Osborn has contributed op-ed columns and essays on policy issues to the Washington Post, the National Law Journal, the Christian Science Monitor, Health Affairs, Forbes.com and STAT, and has written notable articles for law and policy journals, including:
- "Can I Tell You the Truth? A Comparative Perspective on Regulating Off-Label Scientific and Medical Information," 10 Yale Journal of Health Policy, Law & Ethics 299 (2010), https://www.researchgate.net/publication/45492912_Can_I_tell_you_the_truth_A_comparative_perspective_on_regulating_off-label_scientific_and_medical_information. The article was cited by the majority in United States v.

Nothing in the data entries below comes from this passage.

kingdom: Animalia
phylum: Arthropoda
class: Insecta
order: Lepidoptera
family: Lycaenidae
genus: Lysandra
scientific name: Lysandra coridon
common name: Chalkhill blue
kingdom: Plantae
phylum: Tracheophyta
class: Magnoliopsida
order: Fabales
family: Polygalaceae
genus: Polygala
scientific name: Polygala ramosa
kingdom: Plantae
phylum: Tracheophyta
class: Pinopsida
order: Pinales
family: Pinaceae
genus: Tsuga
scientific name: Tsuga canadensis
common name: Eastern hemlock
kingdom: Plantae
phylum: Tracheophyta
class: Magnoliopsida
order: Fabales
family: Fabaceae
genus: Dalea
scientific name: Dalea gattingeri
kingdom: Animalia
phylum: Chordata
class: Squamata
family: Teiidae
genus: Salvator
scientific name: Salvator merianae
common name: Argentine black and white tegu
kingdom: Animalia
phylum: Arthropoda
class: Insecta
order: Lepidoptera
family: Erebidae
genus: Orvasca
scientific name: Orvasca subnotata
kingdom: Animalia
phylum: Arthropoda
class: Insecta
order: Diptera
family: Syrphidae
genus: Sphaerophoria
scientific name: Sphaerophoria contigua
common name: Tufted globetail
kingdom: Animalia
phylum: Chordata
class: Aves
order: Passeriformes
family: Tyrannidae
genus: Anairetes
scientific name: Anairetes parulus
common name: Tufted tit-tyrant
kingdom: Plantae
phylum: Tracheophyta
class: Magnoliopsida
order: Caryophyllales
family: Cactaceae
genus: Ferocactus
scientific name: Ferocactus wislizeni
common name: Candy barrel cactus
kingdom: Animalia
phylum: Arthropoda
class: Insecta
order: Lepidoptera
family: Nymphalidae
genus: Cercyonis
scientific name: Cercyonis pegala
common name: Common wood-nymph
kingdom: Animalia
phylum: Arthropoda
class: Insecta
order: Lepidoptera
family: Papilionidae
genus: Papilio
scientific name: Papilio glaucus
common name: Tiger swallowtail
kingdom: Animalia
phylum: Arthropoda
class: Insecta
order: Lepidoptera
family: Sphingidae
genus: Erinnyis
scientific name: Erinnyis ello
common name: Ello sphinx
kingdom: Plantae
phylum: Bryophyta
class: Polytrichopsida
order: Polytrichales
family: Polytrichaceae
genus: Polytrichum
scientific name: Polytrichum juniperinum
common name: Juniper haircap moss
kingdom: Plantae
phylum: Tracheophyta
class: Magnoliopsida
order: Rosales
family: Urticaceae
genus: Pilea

Caronia (2d Cir. 2012), https://www.nytimes.com/2012/12/04/business/ruling-backs-drug-industry-on-off-label-marketing.html?_r=0.
- "A U.S. Perspective on Treaty Succession and Related Issues in the Wake of the Breakup of the USSR and Yugoslavia," 33 Virginia Journal of International Law 261 (with Edwin D. Williamson)(Winter 1993). The article was cited in a Memorandum to the White House by the Justice Department's Office of Legal Counsel in considering the question of the continuing viability of the ABM treaty with the Soviet Union (June 26, 1996).